2. The Micmac settlement is on a reservation situated on the eastern
side of the Conne arm of the bay, with a frontage to the water of 230
chains, with an average depth of about 30 chains. It is on the slope of a
wooded hill which is generally steep down to the sea, and at most
places hard and rocky, covered by spruce forest. Most of the Micmac
houses are on an area of about a quarter of a mile, where the ground is
least steep and most suitable for building and gardening. In Appendix I.
hereto is given a list of the 23 families, consisting of 131 persons, now
living on or near the Reservation; and of the 7 persons that have left it
for Glenwood in this Colony. Two years ago three families left the
Reservation to settle at Lewisport, and have not returned.
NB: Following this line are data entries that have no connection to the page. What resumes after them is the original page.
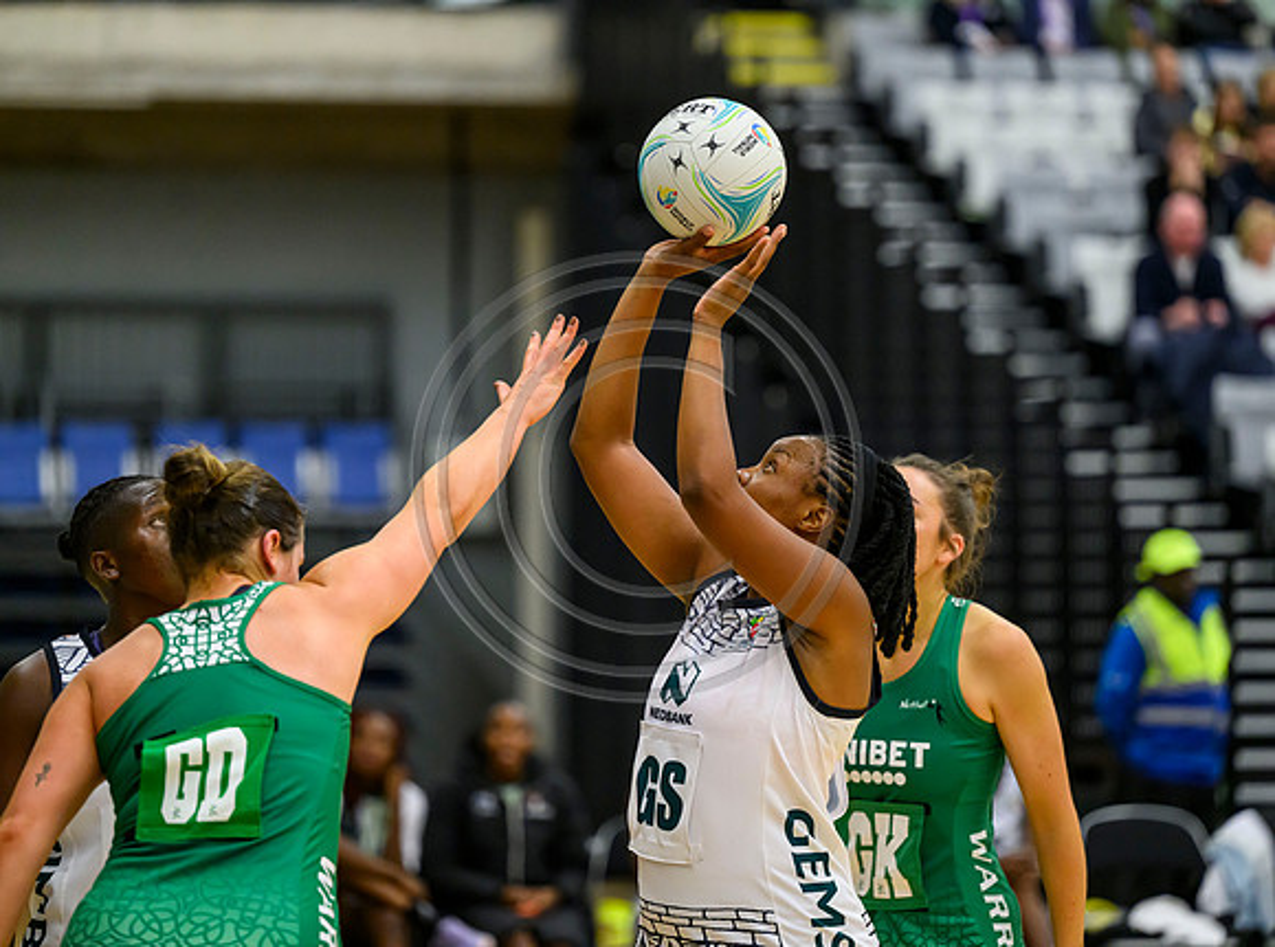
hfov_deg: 10.9
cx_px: 710
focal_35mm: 183
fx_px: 6709
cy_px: 474
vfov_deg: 8.1
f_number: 3.2
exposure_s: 1/1000
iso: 4000
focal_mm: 170
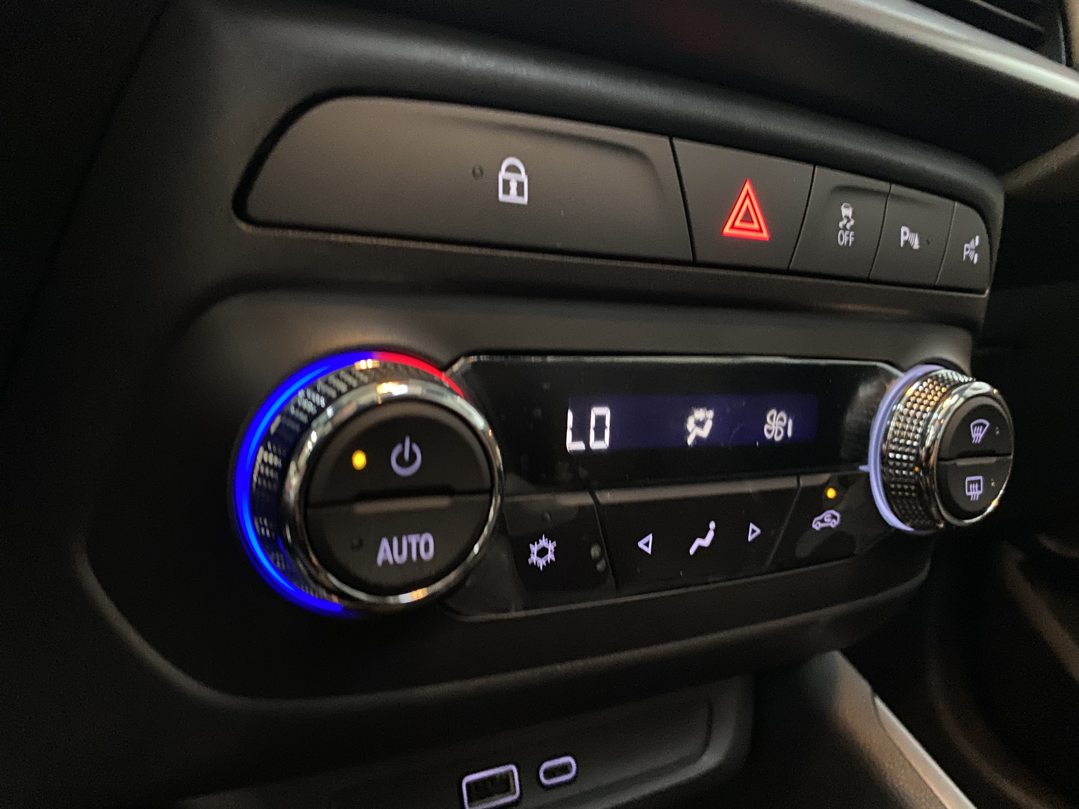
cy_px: 404
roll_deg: -5.8
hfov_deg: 67.3
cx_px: 540
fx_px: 810
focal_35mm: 26
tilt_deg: -8.9
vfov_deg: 53.1
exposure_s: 1/33
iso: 800
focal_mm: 4.25
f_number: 1.8
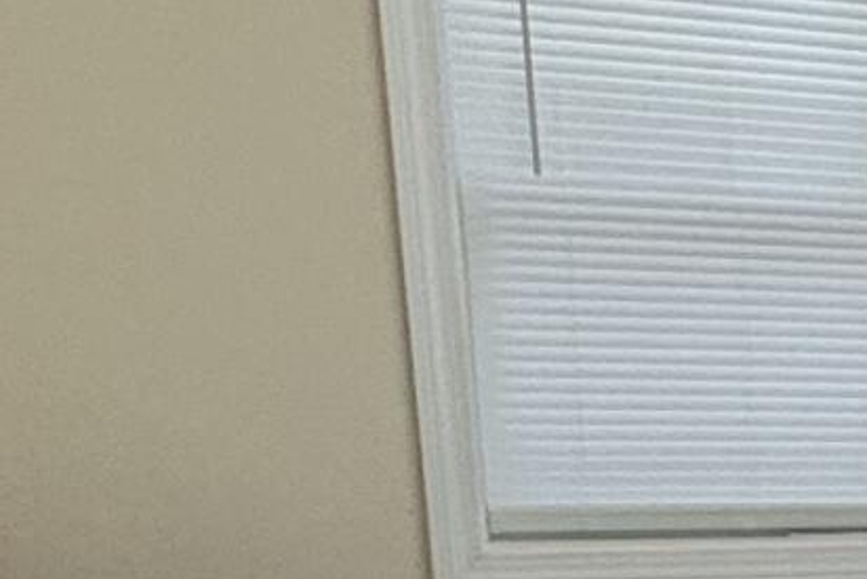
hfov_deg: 14.2
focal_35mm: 106
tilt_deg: -11.1
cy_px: 834
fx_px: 2554
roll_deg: -2.1
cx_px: 1995
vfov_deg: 12.4
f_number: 2.2
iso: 64
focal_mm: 2.22
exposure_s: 1/264
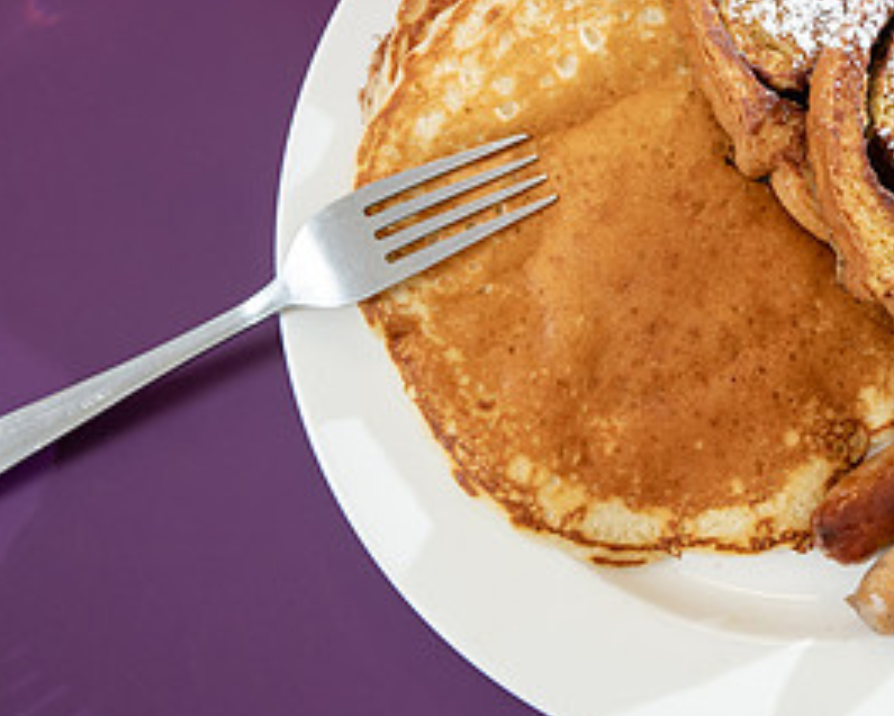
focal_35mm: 115
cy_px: 177
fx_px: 3043
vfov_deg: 13.4
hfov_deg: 16.5
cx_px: 823
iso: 640
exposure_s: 1/200
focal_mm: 56
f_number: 4
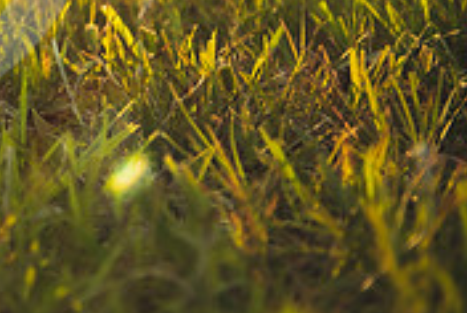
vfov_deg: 8.5
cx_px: -228
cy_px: -192
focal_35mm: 158
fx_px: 2053
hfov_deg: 12.4
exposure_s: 1/200
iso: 100
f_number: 2.8
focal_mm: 48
3. The Reservation, it appears, was laid off for the Micmacs about 1872,
by Mr. Murray, Geological Surveyor of the Colony. It contained 24
blocks of about 30 acres each, with a water frontage of 10 chains. From
the copy of the plan of the Reservation enclosed herewith it will be
noticed that each parcel was to form the subject of a personal grant to
the individual whose name is on the allotment. The right then conferred
was in each case a "licence to occupy," of which I enclose a copy in
blank form. The licence, it will be observed, would, on the fulfilment of
certain conditions, have been replaced by a grant in fee, after five years.
In few cases, if in any, have the terms of the licence been complied
with, and no grant in fee or other title has been issued to any of the
occupants on this Reservation.
[Illustration: PLAN OF INDIAN SETTLEMENT CONNE RIVER
BAY D'ESPOIR]
4. These Micmacs are hunters and trappers, and are ignorant alike of

agriculture, of seamanship, and of fishing. There are not more than
three or four acres of cultivated land in the whole settlement. The
greatest cultivator would not grow in one year more than three or four
barrels of potatoes and a few heads of cabbage. There are two
miserable cows in the place, and some of the least poor Micmacs
possess three or four extremely wretched sheep. They have practically
no fowls, but I saw one fowl and a tame wild goose. Their houses are
small and inferior, of sawn timber, but have windows of glass. A few
hundred yards of road, constructed at the expense of the Government,
traverses the end of the settlement where most of the people reside.